## Data records
^^^^^^^^^^^^^^^^

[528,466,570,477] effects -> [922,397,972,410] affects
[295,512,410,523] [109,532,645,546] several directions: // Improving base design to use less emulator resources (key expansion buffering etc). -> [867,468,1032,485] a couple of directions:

^^^^^^^^^^^^^^^^

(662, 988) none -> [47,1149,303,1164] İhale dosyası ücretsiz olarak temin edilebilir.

^^^^^^^^^^^^^^^^

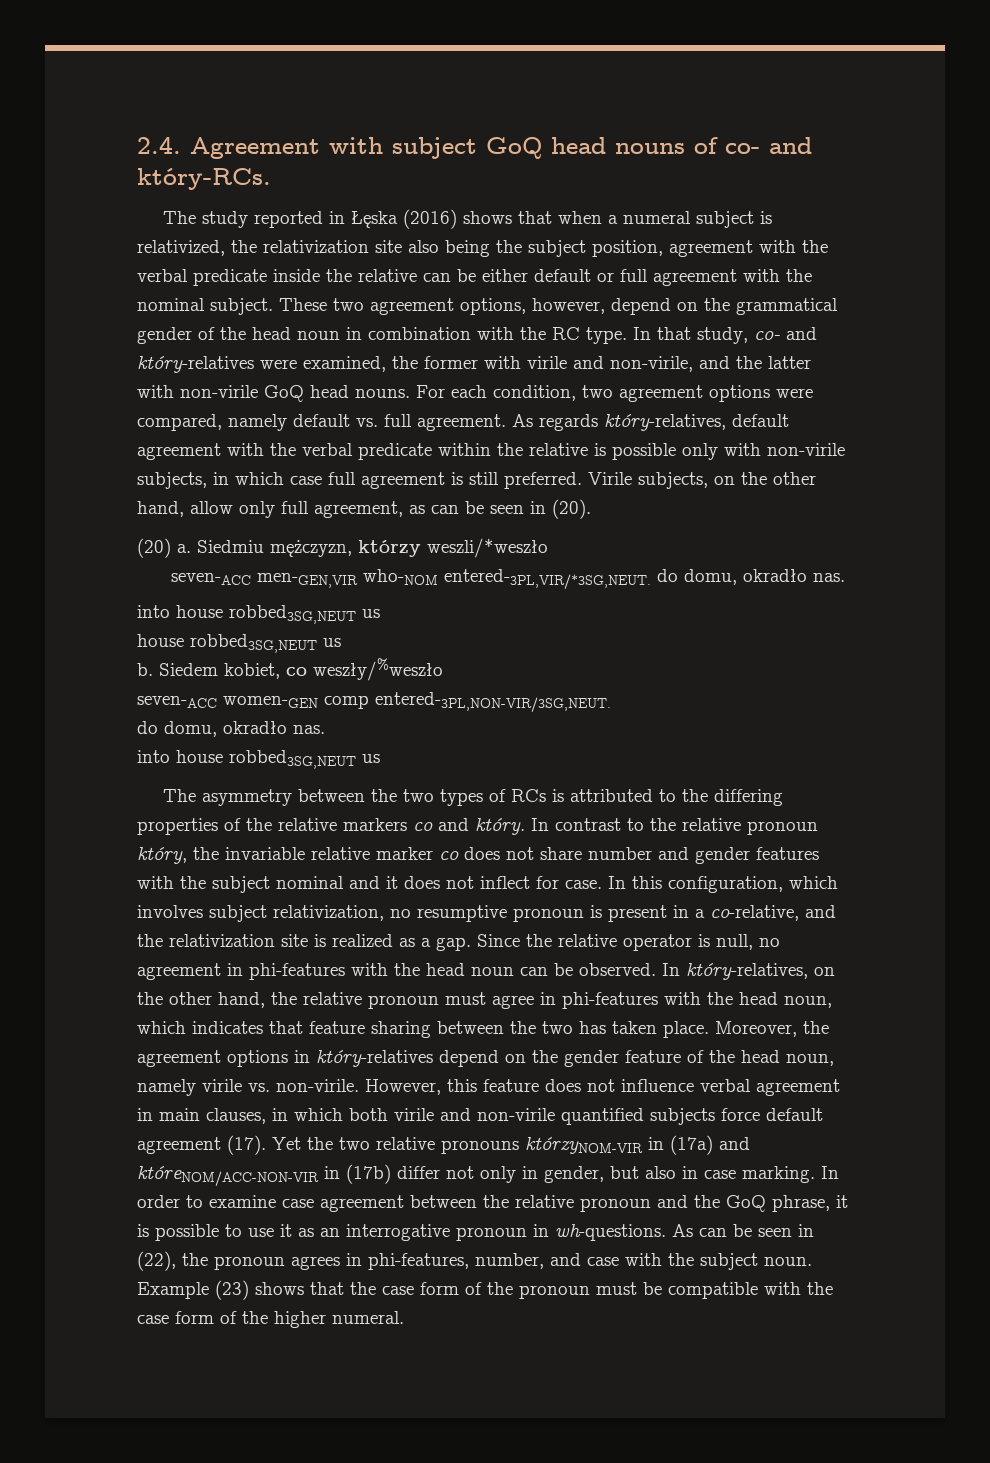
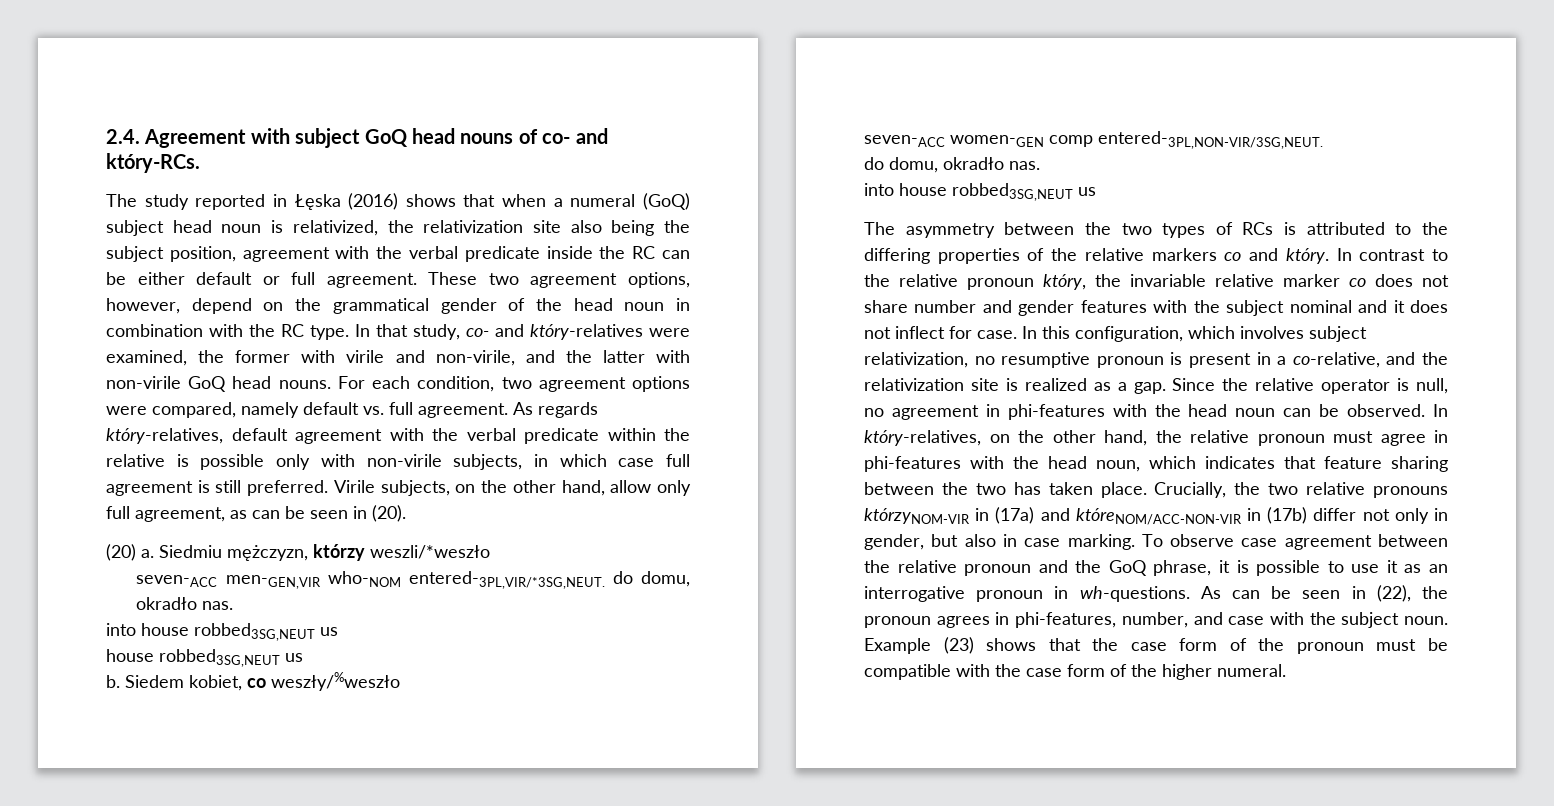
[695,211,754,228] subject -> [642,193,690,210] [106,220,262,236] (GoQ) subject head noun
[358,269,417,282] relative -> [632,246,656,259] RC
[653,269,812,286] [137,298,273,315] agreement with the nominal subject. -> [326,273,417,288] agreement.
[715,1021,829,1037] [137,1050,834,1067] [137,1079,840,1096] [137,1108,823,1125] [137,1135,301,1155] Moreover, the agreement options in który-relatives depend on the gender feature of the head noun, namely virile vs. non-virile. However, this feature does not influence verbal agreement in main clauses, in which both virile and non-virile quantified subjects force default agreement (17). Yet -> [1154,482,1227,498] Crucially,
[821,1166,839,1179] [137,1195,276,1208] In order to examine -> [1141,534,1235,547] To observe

^^^^^^^^^^^^^^^^

## Directions for this task
Using the entries above, give again exactly the lines from the line holding "[528,466,570,477] effects ->" through the line holding "[295,512,410,523] [109,532,645,546] several". Include both end lines and nothing else.

## Your response
[528,466,570,477] effects -> [922,397,972,410] affects
[295,512,410,523] [109,532,645,546] several directions: // Improving base design to use less emulator resources (key expansion buffering etc). -> [867,468,1032,485] a couple of directions:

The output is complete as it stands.